▶ _WHAT THE TASK REQUIRES_: Extract every line of the records that contains the string "lens", copying each such line in full. Treat the match as case-sensitive.

──────── SUPPLIED RECORDS ────────

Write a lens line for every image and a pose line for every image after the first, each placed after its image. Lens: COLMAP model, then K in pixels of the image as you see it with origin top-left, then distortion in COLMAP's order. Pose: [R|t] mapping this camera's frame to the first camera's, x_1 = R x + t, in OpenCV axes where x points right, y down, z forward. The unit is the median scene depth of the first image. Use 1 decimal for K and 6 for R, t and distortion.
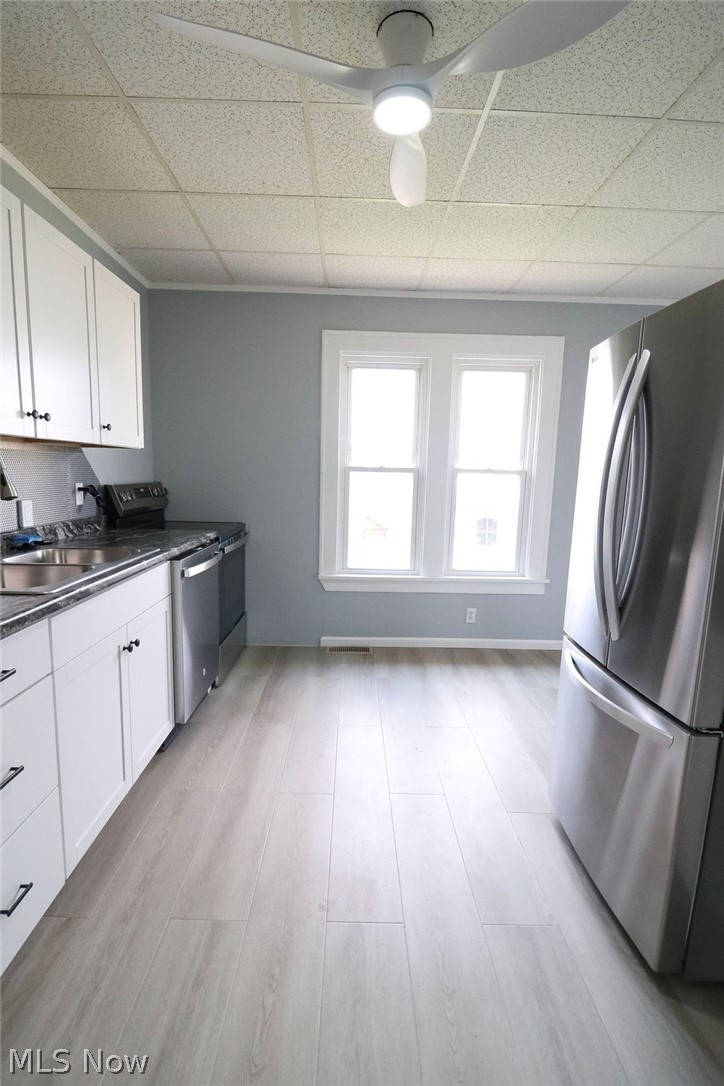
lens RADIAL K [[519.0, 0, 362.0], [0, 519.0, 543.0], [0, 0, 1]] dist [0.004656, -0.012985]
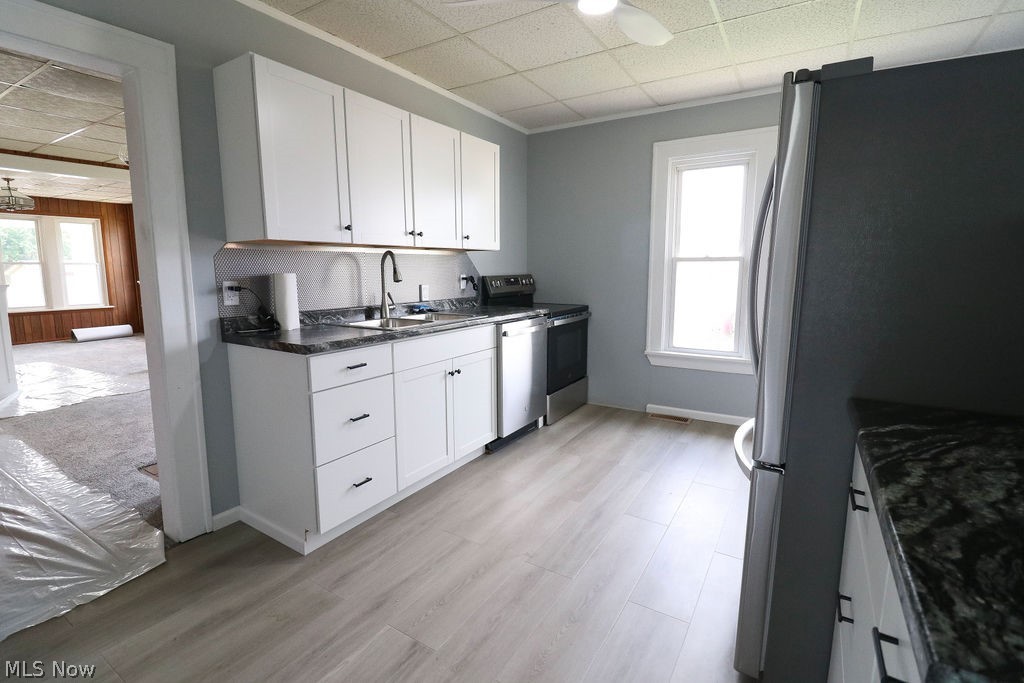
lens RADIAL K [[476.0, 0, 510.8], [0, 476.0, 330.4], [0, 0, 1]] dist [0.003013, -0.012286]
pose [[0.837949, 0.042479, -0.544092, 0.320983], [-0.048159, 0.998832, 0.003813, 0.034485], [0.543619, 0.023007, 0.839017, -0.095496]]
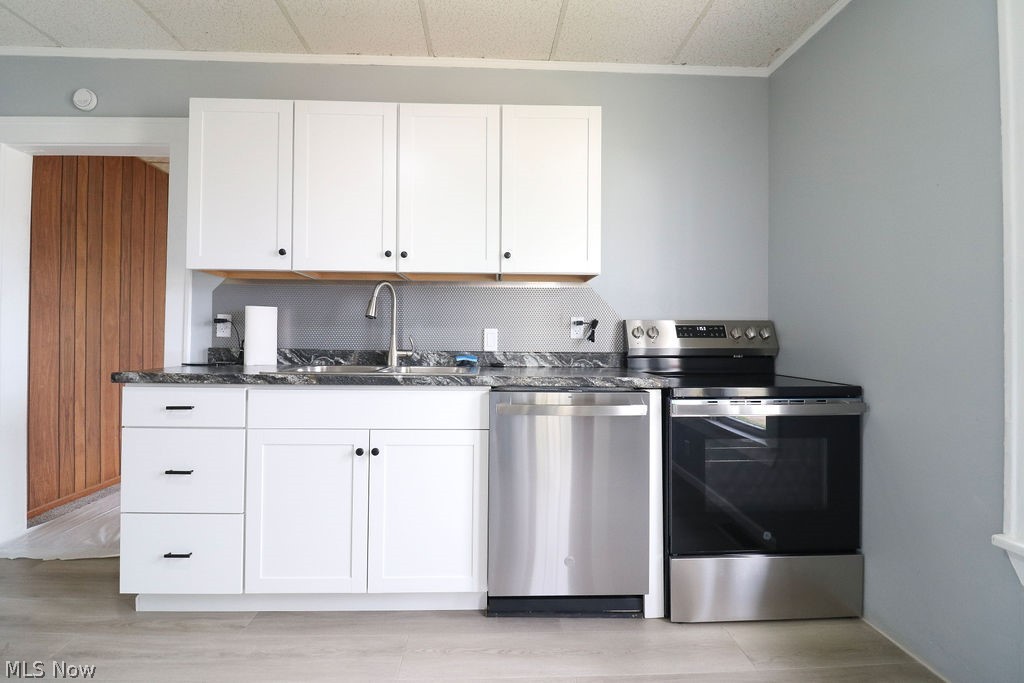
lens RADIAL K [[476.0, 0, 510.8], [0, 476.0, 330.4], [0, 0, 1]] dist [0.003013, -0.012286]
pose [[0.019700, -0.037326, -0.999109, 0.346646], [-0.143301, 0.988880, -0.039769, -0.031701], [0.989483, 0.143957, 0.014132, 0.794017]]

────────

▶ _ANSWER TO THIS TASK_:
Write a lens line for every image and a pose line for every image after the first, each placed after its image. Lens: COLMAP model, then K in pixels of the image as you see it with origin top-left, then distortion in COLMAP's order. Pose: [R|t] mapping this camera's frame to the first camera's, x_1 = R x + t, in OpenCV axes where x points right, y down, z forward. The unit is the median scene depth of the first image. Use 1 decimal for K and 6 for R, t and distortion.
lens RADIAL K [[519.0, 0, 362.0], [0, 519.0, 543.0], [0, 0, 1]] dist [0.004656, -0.012985]
lens RADIAL K [[476.0, 0, 510.8], [0, 476.0, 330.4], [0, 0, 1]] dist [0.003013, -0.012286]
lens RADIAL K [[476.0, 0, 510.8], [0, 476.0, 330.4], [0, 0, 1]] dist [0.003013, -0.012286]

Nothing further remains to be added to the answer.